Monday, January 2, 2012

El talento culinario de Doña Regina.

El talento culinario de Doña Regina.

Mi mamá fue la madre judía más a trasmano de la tradición que uno pudo encontrar. Tenía muchas de las fallas y pocas de las virtudes. Por supuesto, su pasado en un shtetl de Polonia la marcó para siempre, pero todos los judíos pasaron por problemas similares pero salieron más, digamos, judíos normales.

Dos temas fundamentales: no quiso que sus hijas estudiaran y fue la cocinera más terrible que conocí. Sobre el primer tema, no había argumento plausible. Nunca escuché ninguno, salvo ‘no’.
Sobre el segundo, ella siempre decía: “No me gusta comer y por eso no me gusta cocinar”. Y ahí seguía: “Yo como, porque no tengo más remedio. Si fuera por mí, no comería nunca. Y claro, así me podría morir y mis hijas no tendrían madre”. Particularmente conmigo, seguía: “Pero, ¿por qué, si yo no tuve, vos tenés que tener una madre tan buena como yo?” (Astutamente, nunca le contesté).

A continuación, relataba la historia de su madre que murió en el parto de su sexto hijo, y cómo el shtetl casó de inmediato al padre con una mujer tan fea y mala que no había podido conseguir marido mejor. El nuevo marido llegaba ya provisto de cuatro hijas y un hijo, todos chiquitos. Y la mujer resultó ser alguien que, si es cierto, dejaba por el suelo a la madrastra de Cenicienta. Los trató a todos muy mal, no los alimentaba, tuvo una nena fresca con su nuevo marido y obligaba a las hijastras a cargarla en hombros todo el día. Sí, en los hombros, no en los brazos. O al menos así me lo contaba. Apenas el padre murió, los 5 hermanos se fueron de la casa, rumbo a Varsovia, y nunca más supieron de la madrastra ni de su hijita.

Lo de la cocina, es tema independiente. Como dijo una vez mi sobrina: “La abuela Regina es la única persona que conozco que puede matar una bolsa de fideos”. Gran verdad. Echaba los fideos en el agua y empezaba a revolver. Y seguía y seguía, hasta que la pasta se deshacía y quedaba en el fondo de la olla una montaña pegajosa, imposible de separar. A la hora de comer, venía a la mesa con la olla y un imprescindible cucharón y nos echaba en los platos una bola de masa informe y gelatinosa, sin siquiera grumos de los que agarrarse. Digamos que se podía definir por el ruido que hacía al servirla. Plop. Y conste que eso era lo mejor de la cena.

Peor eran los tucos. Siempre fue muy dada a comer saludable, lo que se tradujo como ‘nada de grasas’ ni nada de gustos. Una vez nos explicó que había conseguido una manera más sana de hacer salsa para pastas. Había eliminado totalmente el aceite y ‘doraba’ la cebolla en agua. Ahí, agregaba la zanahoria rallada en esa agua vagamente encebollada. Tal vez algún tomate, sin piel ni semillas, y de ser posible sin sal ni condimentos. El resultado era, obviamente, un asopáu de cebolla y zanahoria hervida. Esa combinación, volcada encima de la masa de los ex-fideos, hacía las delicias de mi familia. “¿Está rico mi tuquito, no?”, preguntó una vez. Mi papá y yo nos agarramos las manos bajo la mesa, para poder contestar a dúo ‘sí’, sin reírnos. Era de terror.

Otra brillantez eran sus milanesas. “Las milanesas de tu hermana son negras y crocantes, no blancas y blanditas como las mías”. Ni que hablar que cada vez que yo podía, me escapaba a comer buenas milanesas a casa de mi hermana.

No es por casualidad, que no aprendí a cocinar ni un huevo duro.

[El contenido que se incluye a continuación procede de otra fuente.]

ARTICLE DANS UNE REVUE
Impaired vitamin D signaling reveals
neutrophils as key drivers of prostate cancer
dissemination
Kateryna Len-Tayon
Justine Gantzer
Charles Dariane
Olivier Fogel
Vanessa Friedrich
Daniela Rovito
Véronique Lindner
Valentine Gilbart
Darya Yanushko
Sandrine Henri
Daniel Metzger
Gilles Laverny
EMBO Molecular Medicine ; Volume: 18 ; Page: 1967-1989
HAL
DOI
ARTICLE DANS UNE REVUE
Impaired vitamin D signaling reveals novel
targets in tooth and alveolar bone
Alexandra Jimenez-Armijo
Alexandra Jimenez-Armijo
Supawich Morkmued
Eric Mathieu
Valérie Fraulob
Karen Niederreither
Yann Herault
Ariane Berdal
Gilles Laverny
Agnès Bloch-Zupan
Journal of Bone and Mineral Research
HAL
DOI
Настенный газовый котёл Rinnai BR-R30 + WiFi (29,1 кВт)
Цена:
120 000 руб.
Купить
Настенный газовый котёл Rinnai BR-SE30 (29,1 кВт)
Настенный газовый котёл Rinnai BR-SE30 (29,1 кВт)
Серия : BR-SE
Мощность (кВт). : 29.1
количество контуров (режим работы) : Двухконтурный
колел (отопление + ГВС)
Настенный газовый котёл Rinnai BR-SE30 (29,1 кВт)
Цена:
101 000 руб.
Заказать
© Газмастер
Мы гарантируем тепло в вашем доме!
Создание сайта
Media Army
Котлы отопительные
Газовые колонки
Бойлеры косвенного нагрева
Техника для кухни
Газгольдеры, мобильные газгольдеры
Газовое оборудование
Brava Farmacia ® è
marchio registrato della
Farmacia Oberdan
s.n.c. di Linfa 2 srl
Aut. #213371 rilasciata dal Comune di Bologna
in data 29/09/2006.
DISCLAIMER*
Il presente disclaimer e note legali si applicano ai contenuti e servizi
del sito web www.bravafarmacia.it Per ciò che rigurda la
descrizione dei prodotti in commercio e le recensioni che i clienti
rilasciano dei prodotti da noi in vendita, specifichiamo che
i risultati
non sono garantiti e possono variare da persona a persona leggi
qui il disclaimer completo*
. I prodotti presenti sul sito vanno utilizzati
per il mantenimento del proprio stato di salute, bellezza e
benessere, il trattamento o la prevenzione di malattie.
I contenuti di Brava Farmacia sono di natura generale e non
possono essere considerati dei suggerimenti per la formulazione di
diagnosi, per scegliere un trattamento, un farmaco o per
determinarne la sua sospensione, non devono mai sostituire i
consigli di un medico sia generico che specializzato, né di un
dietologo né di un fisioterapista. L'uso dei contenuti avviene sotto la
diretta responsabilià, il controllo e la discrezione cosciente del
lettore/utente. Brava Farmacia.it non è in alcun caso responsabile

La primera vez, a los 19 años y ya casada, que fui a hacer un churrasco, lo puse en plancha fría por no saber que había que calentarla primero. El humo me enseñó.

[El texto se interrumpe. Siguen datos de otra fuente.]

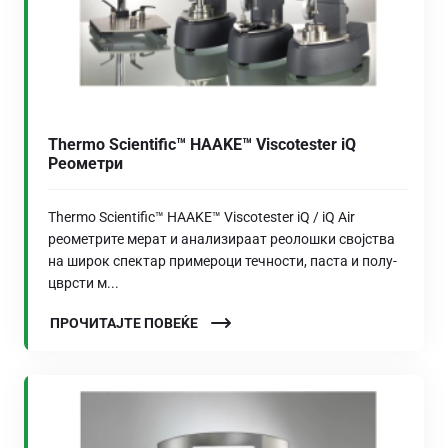
Thermo Scientific™ HAAKE™ Viscotester iQ
Реометри
Thermo Scientific™ HAAKE™ Viscotester iQ / iQ Air
реометрите мерат и анализираат реолошки својства
на широк спектар примероци течности, паста и полу-
цврсти м...
ПРОЧИТАЈТЕ ПОВЕЌЕ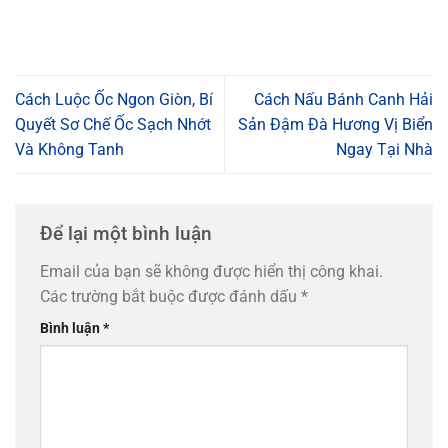
Cách Luộc Ốc Ngon Giòn, Bí
Cách Nấu Bánh Canh Hải
Quyết Sơ Chế Ốc Sạch Nhớt
Sản Đậm Đà Hương Vị Biển
Và Không Tanh
Ngay Tại Nhà
Để lại một bình luận
Email của bạn sẽ không được hiển thị công khai.
Các trường bắt buộc được đánh dấu
*
Bình luận
*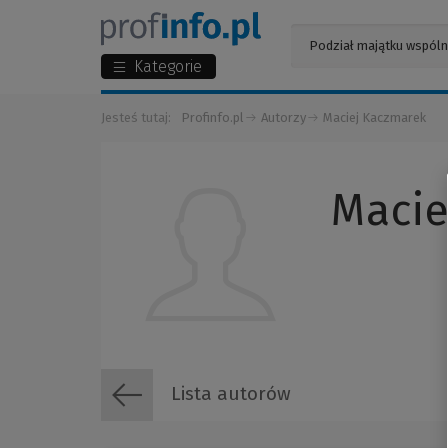
Kategorie
Jesteś tutaj:
Profinfo.pl
Autorzy
Maciej Kaczmarek
Macie
Lista autorów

A veces envidiaba a mis amigas que iban contentas a sus casas porque la madre ese día había hecho algo especial. Aunque parezca mentira, mi madre no tuvo nunca recetas especiales de ningún tipo. Yo era un asco para comer y eso la sacaba de quicio. En el examen de salud obligatorio al que debíamos ir para un carnet de salud, antes de entrar a secundaria, me pusieron ‘síntomas de raquitismo’. Y por eso, mi mamá me chilló y chilló, durante un par de horas – y siguió acusándome durante muchos años, de la vergüenza que la había hecho pasar con esa nota en el carnet. La culpa era definitivamente, mía.

Lamento que ella ya no esté, porque tal vez si yo pudiera ir a comer a su casa de vez en cuando, no me costaría nada mantenerme en un peso más saludable que el que tengo ahora.